This post examines another excellent in-depth investigation by Reuters into global financial stability issues, and the role of tax havens in this giant game of pain and plunder. The investigation uncovers, among other things, a whole lot of offshore shenanigans, complementing what we (and relatively few others) have been saying for some years now, and it goes right to the heart of what capitalism is — or at least what it has become.

Before reading this, though, see the box “What is a tax haven?” There’s a lot of misunderstanding out there.

What is a tax haven?

Deep offshore

The term ‘tax haven’ is a bit of a misnomer: they aren’t just about tax. We will mostly use the term ‘offshore’ here instead of ‘tax haven’ – what we are talking about is the same basic phenomenon: jurisdictions offering escape routes to financial players elsewhere, helping them avoid taxes or disclosure or financial regulation or whatever other ‘burdens’ of society they don’t like.

○ ○ ○

§ EXERCISE REQUIREMENTS
Return the passage on offshore finance and tax havens exactly, between "Before reading this, though, see the" and "they don’t like.", inclusive.

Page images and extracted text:
○ ○ ○

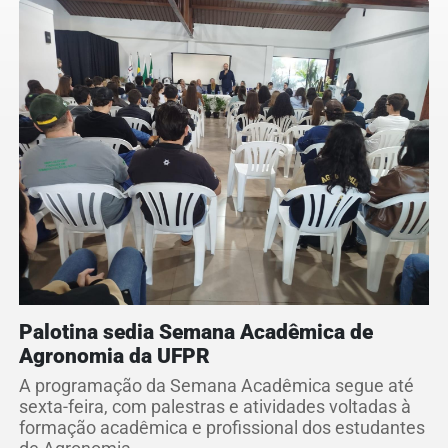
Palotina sedia Semana Acadêmica de
Agronomia da UFPR
A programação da Semana Acadêmica segue até
sexta-feira, com palestras e atividades voltadas à
formação acadêmica e profissional dos estudantes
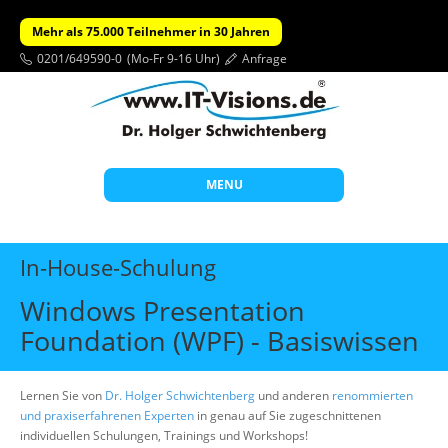
Mehr als 75.000 Teilnehmer in 30 Jahren
0201/649590-0
(Mo-Fr 9-16 Uhr)
Anfrage
MENU
Start
In-House-Schulung
Themen
Windows Presentation
Beratung
Foundation (WPF) - Basiswissen
Individuelle Schulungen
Offene Seminare
Lernen Sie von
Dr. Holger Schwichtenberg
und anderen
renommierten
und praxiserfahrenen Experten
in genau auf Sie zugeschnittenen
Wissen
individuellen Schulungen, Trainings und Workshops!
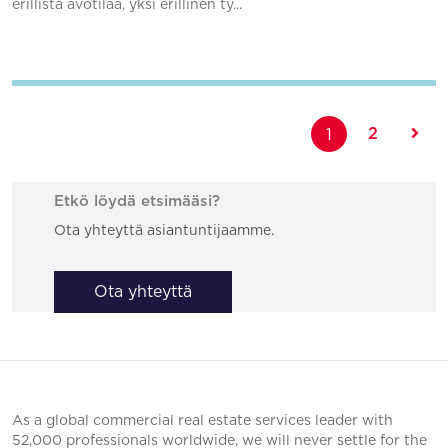
erillistä avotilaa, yksi erillinen ty...
Lisää suosikkeihin
2
1
Etkö löydä etsimääsi?
Ota yhteyttä asiantuntijaamme.
Ota yhteyttä
As a global commercial real estate services leader with
52,000 professionals worldwide, we will never settle for the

○ ○ ○

§ WRITTEN RESPONSE
Before reading this, though, see the box “What is a tax haven?” There’s a lot of misunderstanding out there.

What is a tax haven?

Deep offshore

The term ‘tax haven’ is a bit of a misnomer: they aren’t just about tax. We will mostly use the term ‘offshore’ here instead of ‘tax haven’ – what we are talking about is the same basic phenomenon: jurisdictions offering escape routes to financial players elsewhere, helping them avoid taxes or disclosure or financial regulation or whatever other ‘burdens’ of society they don’t like.